Hi all....
It has been a very long time since I've been on, well not exactly, I get on and check in on people but haven't posted or commented for a very long time. Few concerns....First, husband has been having pretty bad night sweats for the last couple months, to the point of waking up completely soaked and me having to change sheets all the time again. He hasn't had sweats like these this frequently, like at least 3 or 4 nights a week, since he was diagnosed. He's fighting a bad cold, coughing a lot for a week and a half. This past Sunday he developed a nose bleed. Not just a little blood on the tissue when he blew, but a full running out the nose, used only one tissue thank goodness, nose bleed. Hasn't had one of those since diagnosis either. So, at what point does one start to worry???? He's been on 70mg Sprycel since Feb 2011. Minimal side effects, Dr Talpaz doesn't want to increase dosage because he reacts so strong to the medication it throws all his counts off whack. His PCR test in October 2012 was .055, in April 2013 was .069 and in October 2013 was .07. After all this time I sure would like to see more zero's after that decimal. Is that necessary????
I finally, with much hesitation from my hubby, contacted Dr Talpaz. He has an appointment Monday, so Sunday we make the 5 hour drive to U of M. I'm nervous.

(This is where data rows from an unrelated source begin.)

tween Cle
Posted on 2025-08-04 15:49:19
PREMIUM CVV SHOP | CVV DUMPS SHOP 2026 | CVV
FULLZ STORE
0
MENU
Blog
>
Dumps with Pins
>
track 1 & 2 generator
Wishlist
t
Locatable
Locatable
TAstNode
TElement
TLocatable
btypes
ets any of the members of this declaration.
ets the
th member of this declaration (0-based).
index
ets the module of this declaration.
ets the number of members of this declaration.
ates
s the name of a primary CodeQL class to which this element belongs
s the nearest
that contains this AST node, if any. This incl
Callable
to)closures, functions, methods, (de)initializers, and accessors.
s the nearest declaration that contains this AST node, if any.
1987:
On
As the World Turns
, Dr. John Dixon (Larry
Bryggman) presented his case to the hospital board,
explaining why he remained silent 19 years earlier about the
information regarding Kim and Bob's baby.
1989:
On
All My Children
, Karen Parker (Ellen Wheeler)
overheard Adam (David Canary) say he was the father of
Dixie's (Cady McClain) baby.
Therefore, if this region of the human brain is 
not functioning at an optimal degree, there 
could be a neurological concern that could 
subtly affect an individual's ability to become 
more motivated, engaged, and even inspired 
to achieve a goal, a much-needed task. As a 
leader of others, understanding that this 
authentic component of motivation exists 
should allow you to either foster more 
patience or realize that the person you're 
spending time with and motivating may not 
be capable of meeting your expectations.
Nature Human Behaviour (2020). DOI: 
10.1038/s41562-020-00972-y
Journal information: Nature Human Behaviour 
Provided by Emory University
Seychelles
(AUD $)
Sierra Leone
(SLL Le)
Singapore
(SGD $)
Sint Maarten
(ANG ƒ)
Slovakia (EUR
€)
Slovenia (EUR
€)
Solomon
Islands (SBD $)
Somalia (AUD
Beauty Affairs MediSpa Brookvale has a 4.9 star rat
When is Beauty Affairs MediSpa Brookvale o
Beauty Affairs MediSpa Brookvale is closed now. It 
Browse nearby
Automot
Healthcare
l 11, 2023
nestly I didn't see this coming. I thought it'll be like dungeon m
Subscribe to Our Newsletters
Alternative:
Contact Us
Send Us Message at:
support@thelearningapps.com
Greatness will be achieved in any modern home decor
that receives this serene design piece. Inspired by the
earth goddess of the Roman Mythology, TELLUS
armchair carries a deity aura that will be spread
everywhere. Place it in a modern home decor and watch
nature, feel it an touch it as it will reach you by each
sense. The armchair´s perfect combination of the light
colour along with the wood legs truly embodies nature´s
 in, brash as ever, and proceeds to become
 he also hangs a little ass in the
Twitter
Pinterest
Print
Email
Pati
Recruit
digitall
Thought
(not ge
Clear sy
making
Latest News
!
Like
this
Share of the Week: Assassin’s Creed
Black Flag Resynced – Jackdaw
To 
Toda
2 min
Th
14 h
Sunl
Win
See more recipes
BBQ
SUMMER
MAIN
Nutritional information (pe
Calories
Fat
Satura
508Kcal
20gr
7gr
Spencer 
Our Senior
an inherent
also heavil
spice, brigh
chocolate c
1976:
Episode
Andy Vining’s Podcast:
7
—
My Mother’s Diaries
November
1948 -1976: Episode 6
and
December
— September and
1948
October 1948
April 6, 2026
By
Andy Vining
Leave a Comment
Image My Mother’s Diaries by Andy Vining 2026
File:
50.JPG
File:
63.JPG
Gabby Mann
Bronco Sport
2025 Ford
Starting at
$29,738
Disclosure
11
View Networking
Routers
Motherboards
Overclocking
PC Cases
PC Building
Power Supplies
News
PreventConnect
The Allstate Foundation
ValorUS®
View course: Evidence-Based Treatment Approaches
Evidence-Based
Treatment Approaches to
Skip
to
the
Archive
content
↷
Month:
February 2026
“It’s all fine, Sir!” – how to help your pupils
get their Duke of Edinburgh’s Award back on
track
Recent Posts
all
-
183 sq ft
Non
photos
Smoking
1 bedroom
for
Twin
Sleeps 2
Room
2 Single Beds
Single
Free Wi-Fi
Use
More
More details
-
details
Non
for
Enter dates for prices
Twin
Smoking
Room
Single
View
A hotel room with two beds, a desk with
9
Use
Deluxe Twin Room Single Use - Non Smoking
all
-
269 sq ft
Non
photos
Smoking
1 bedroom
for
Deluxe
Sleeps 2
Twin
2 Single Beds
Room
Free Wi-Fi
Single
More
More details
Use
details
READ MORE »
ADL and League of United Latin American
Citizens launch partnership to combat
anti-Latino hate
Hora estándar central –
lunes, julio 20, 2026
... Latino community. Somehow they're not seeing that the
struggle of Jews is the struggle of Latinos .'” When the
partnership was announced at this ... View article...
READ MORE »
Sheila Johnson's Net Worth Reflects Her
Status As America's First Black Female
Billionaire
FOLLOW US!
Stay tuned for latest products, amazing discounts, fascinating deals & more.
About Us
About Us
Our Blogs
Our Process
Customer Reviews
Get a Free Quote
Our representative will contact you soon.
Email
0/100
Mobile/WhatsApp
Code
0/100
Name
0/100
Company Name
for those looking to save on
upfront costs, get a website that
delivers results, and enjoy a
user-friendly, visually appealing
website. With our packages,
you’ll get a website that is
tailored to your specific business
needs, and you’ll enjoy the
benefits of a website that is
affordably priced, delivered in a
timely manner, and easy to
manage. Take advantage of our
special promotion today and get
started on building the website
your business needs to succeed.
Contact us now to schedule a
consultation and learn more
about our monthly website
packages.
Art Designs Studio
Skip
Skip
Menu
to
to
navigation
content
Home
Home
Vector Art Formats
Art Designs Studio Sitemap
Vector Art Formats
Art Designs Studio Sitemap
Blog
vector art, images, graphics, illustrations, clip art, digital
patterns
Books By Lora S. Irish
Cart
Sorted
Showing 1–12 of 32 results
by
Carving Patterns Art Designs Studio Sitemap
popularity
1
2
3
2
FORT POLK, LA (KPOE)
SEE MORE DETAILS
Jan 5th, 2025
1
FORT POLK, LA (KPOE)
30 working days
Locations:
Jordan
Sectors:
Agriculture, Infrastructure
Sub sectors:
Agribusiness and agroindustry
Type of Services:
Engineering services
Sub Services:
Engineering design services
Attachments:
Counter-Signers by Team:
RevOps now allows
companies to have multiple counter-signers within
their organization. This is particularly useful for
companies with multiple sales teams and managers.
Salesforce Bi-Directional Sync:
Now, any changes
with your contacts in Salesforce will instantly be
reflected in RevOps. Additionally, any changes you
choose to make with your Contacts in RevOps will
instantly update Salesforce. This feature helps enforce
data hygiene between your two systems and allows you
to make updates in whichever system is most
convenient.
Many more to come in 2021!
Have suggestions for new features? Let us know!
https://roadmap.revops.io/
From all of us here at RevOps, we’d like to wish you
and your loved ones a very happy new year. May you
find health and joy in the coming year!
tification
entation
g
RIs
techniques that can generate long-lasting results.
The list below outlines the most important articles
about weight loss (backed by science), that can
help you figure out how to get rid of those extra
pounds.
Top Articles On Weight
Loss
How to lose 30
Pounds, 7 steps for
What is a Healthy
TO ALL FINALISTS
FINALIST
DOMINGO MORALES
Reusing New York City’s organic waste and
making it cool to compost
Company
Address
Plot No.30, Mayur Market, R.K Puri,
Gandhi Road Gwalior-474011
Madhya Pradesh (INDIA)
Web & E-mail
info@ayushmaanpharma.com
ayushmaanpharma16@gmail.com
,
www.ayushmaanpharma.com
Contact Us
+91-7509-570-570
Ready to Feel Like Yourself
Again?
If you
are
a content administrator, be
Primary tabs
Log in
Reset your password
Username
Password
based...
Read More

I really really really want to see a PCRU or at least a .000something. Looking at the last 3 tests I'm discouraged. I don't want to be, just don't know how not to be esp with the issues he's been having. After 3+ years is it too much to want or expect a lower PCR test result? I'm really discouraged and disgusted with things. Maybe it's starting to get to me listening to him cough all the time and having family and other say "he just has a cold" or "he's doing great, look how good he looks" and my favorite "he's getting older these things happen". One of these day's I'm probably gonna explode on someone
Thanks everyone for reading and for replying in advance. Sorry to all of a sudden pop up out of nowhere with a rambling on message.